The development and implementation of these proposals is being undertaken by the competent groups of supervisory and regulatory authorities --the Basle Committee, IOSCO, the BIS Committee on Payments and Settlements Systems, the International Association of Insurance Supervisors, and the Joint Forum (of banking, securities and insurance regulators). The role of the Heads of State and Finance Ministers has been to provide encouragement and some political momentum, rather than to impose a specific design on the regulatory community.

It is critical for the private and public sector to engage in a constructive dialogue as the supervisory framework for global firms evolves. I would like to acknowledge the recent contributions of the Institute of International Finance and the Group of Thirty in this area. There are a number of elements in their studies that are consistent with and supportive of the approach of the regulatory community, including the emphasis on the need to strengthen supervision of globally-active financial institutions, including through a comprehensive assessment of risk; and to improve information sharing between supervisors. The private sector has taken a responsible approach by embarking on these initiatives, which we hope will support the efforts of the regulators in a productive fashion.
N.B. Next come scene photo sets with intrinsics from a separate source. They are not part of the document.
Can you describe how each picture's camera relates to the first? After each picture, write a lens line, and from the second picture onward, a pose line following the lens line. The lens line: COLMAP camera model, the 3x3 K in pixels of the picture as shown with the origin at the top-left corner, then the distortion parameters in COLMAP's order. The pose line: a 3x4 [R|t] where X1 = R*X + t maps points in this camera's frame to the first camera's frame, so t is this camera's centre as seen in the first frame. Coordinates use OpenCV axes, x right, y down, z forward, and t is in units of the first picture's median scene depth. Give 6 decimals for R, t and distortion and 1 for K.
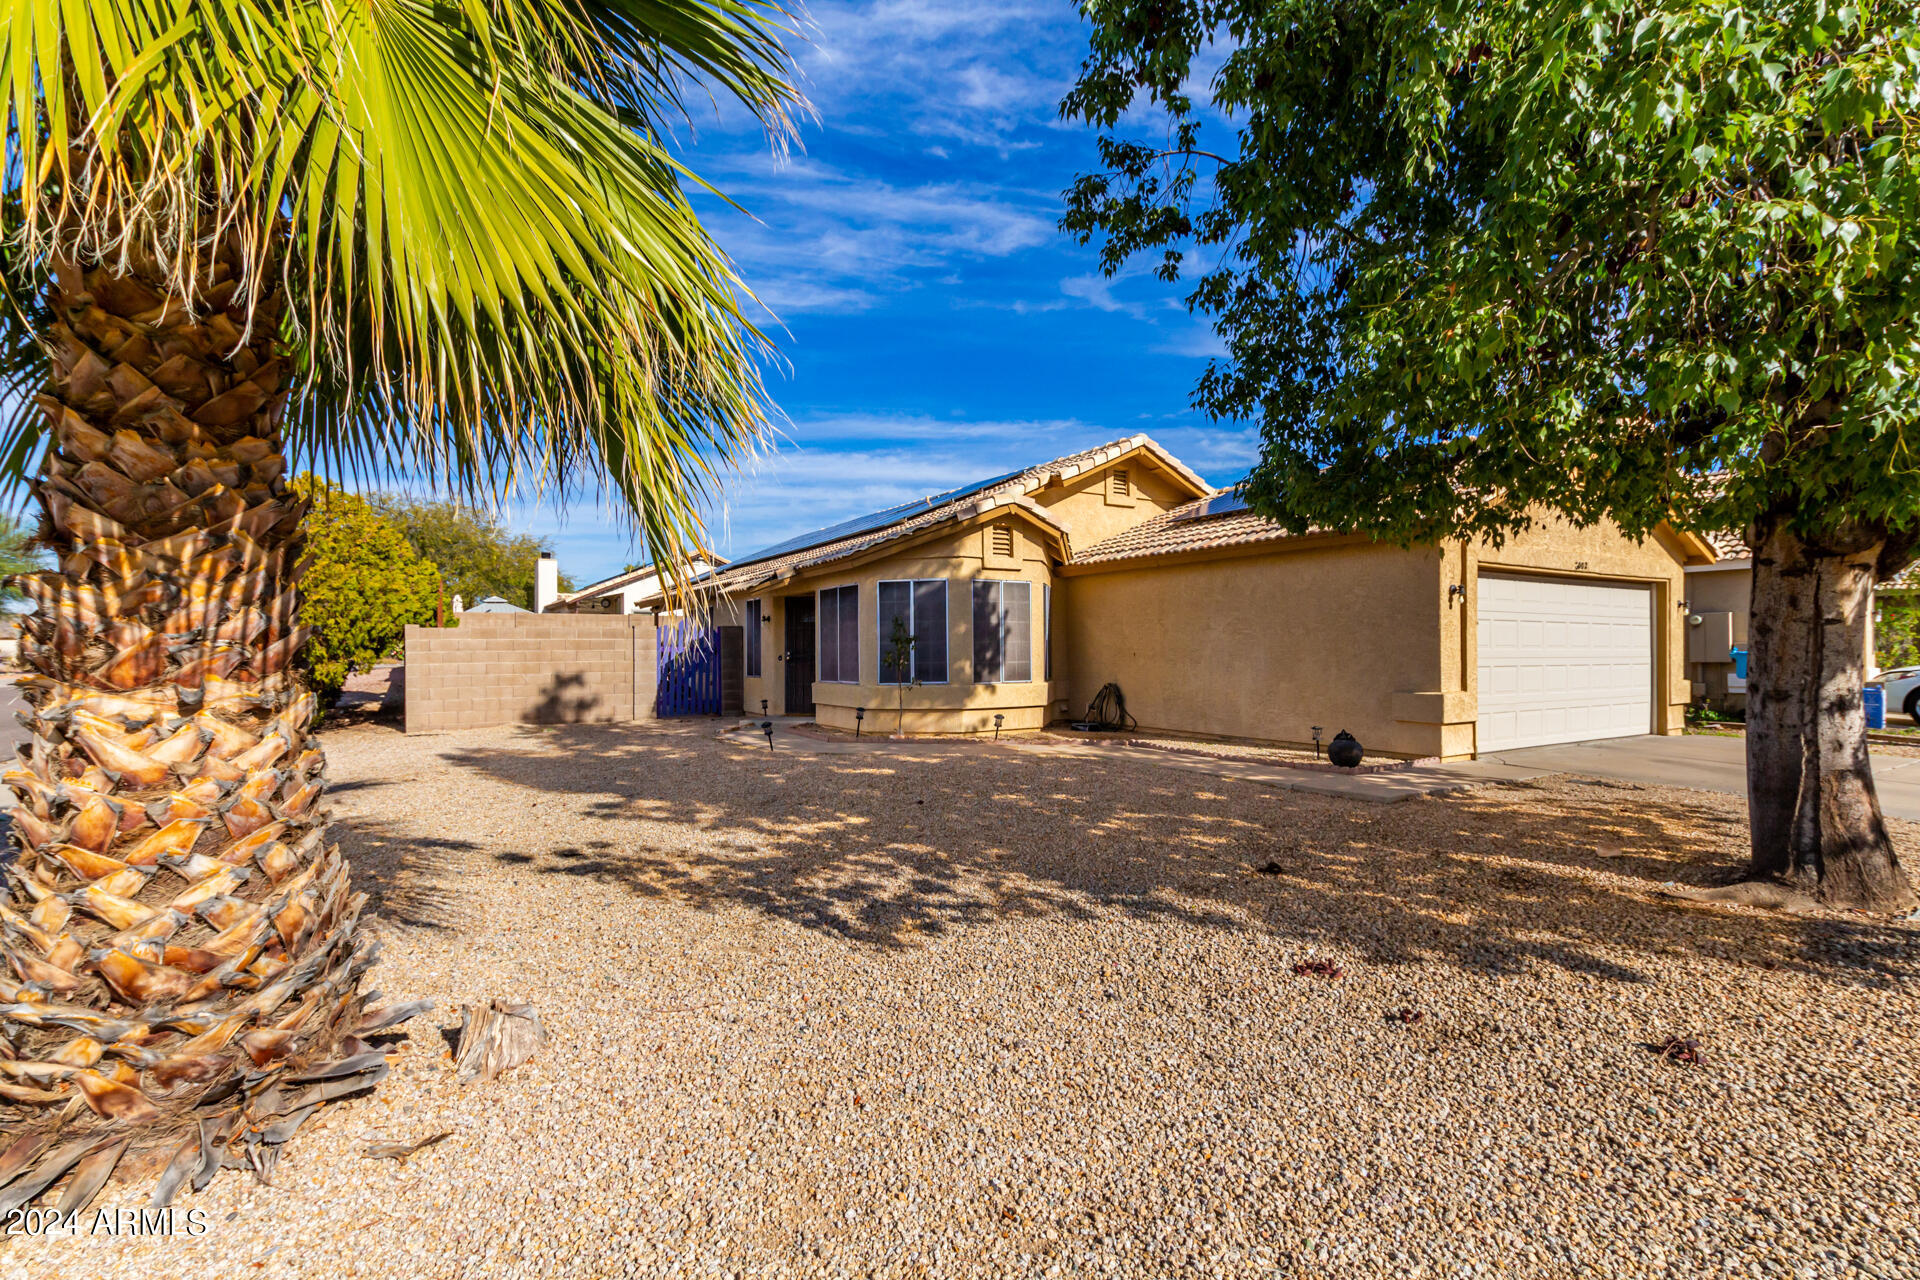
lens RADIAL K [[887.9, 0, 950.2], [0, 887.9, 652.2], [0, 0, 1]] dist [0.001360, 0.000095]
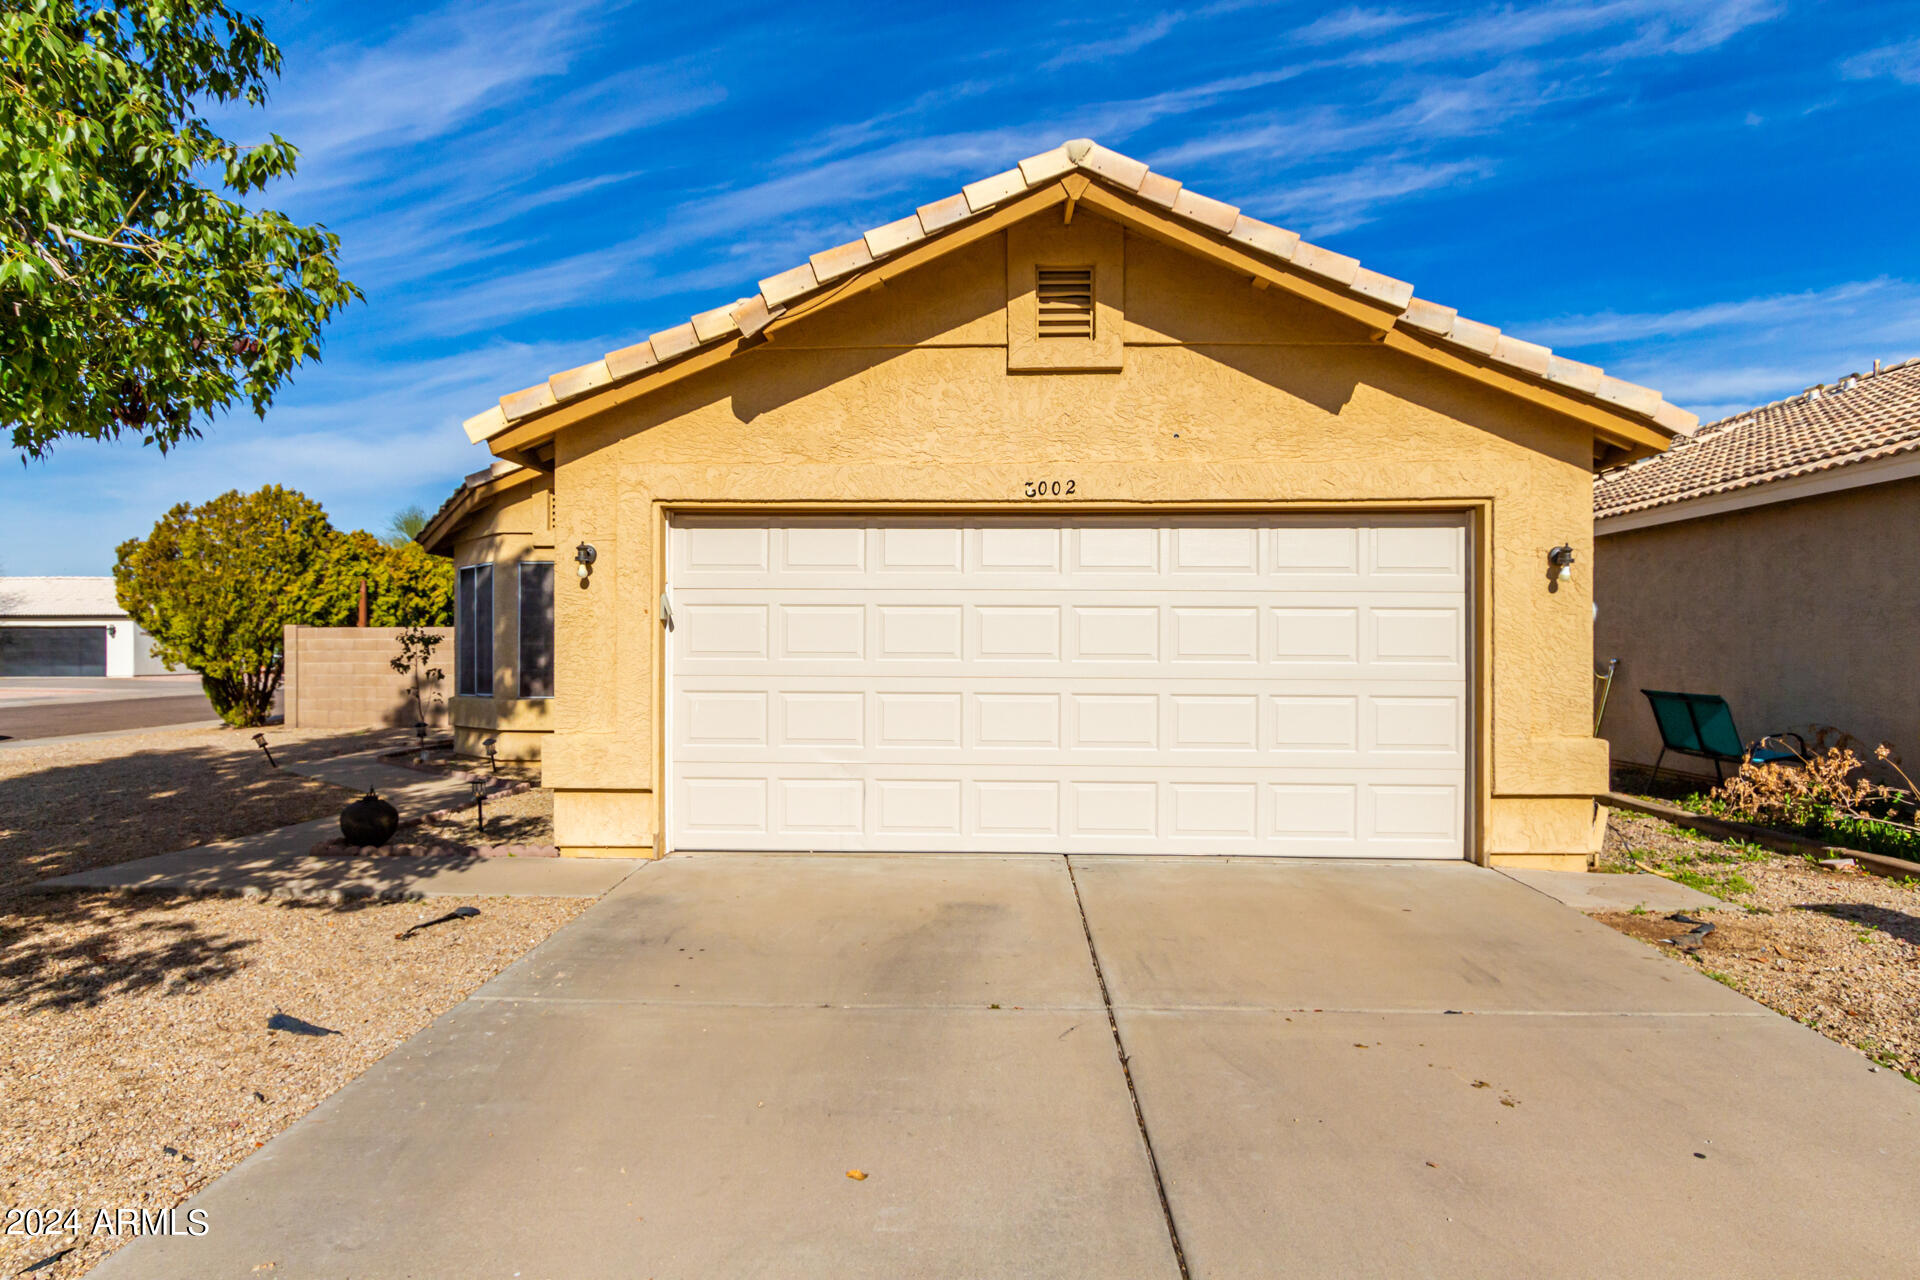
lens RADIAL K [[1088.1, 0, 960.0], [0, 1088.1, 640.0], [0, 0, 1]] dist [0.000907, 0.000514]
pose [[0.839720, -0.000584, -0.543019, 0.689988], [-0.002941, 0.999980, -0.005624, -0.008654], [0.543012, 0.006320, 0.839701, 0.339787]]
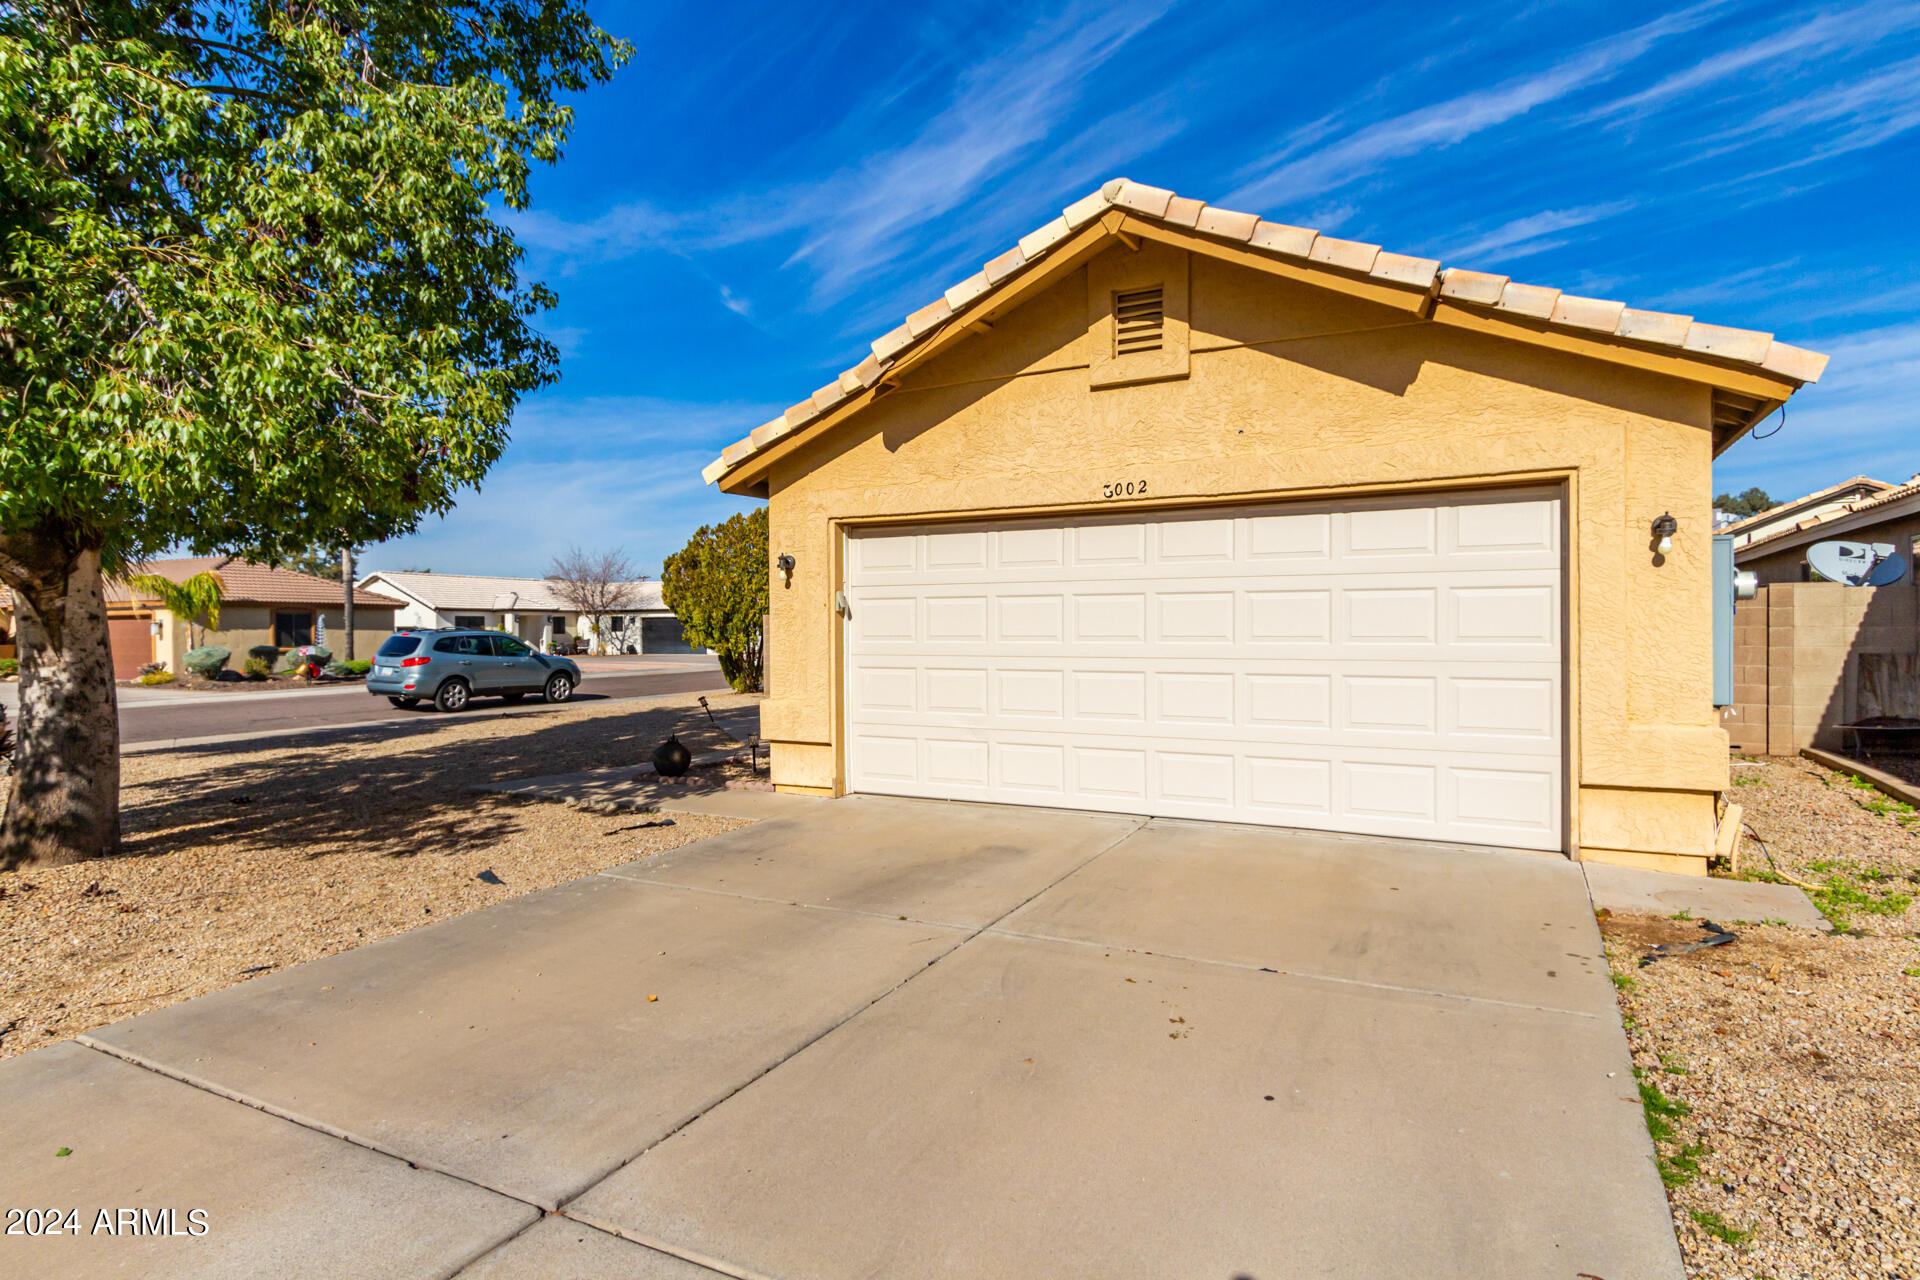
lens RADIAL K [[1021.3, 0, 960.7], [0, 1021.3, 625.0], [0, 0, 1]] dist [0.009860, 0.000843]
pose [[0.526884, -0.005766, -0.849918, 0.826080], [0.006964, 0.999973, -0.002467, -0.010101], [0.849909, -0.004619, 0.526910, 0.415080]]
The Summit leaders will also endorse an important report of the international implications of electronic money developments. This report by a G-10 working party, comprised of finance ministries, central banks, bank supervisors and law enforcement authorities, outlines a set of key considerations to help guide national approaches to electronic money systems. We succeeded in getting the major markets to appreciate the importance of a balanced approach to this issue that would promote innovation, avoid premature or excessively rigid regulation, and keep the field open for both bank and non-bank potential issuers. Keeping the supervisory system abreast of innovation without constraining innovation will continue to be an important priority.

Looking Forward

These initiatives have a lot of promise. They are designed to help make the system more safe, not to eliminate risk, not to insulate investors or governments or firms from risk or the consequences of bad decisions, and not to extend the supervisory net beyond where it should be extended. They cannot make up for failures of macroeconomic policy. And they cannot substitute for the political will necessary for action by governments.

The test of the success of these initiatives will be easy to measure. It will be evident in how quickly the gap closes between the quality of disclosure by financial institutions in New York and those in Japan and Continental Europe. It will be evident in how accurately the market prices different risks across sovereign issuers and financial institutions. It will be evident in whether supervisory authorities are in fact able to obtain from their counterparts in other countries the information necessary to assess risks to the firm on a comprehensive basis. And it will be evident in how resilient the system proves to be in the face of future shocks that affect markets and countries.

There is some risk that recent events in South East Asia and other countries could lead to a reassessment of the merits of capital account liberalization. The right lesson is that integration of domestic capital markets with global financial markets brings important benefits, but it must be accompanied by sound macroeconomic policies, improved financial market supervision and deeper structural reforms to the domestic economy in order to avoid imbalances that can lead to macroeconomic instability.

As the global economy and global financial markets evolve, official arrangements will have to keep pace to ensure that their benefits are realized and the system stays resilient. We need to focus on making the financial highways safe and fixing the potholes, not imposing limits on innovation or restrictions on integration.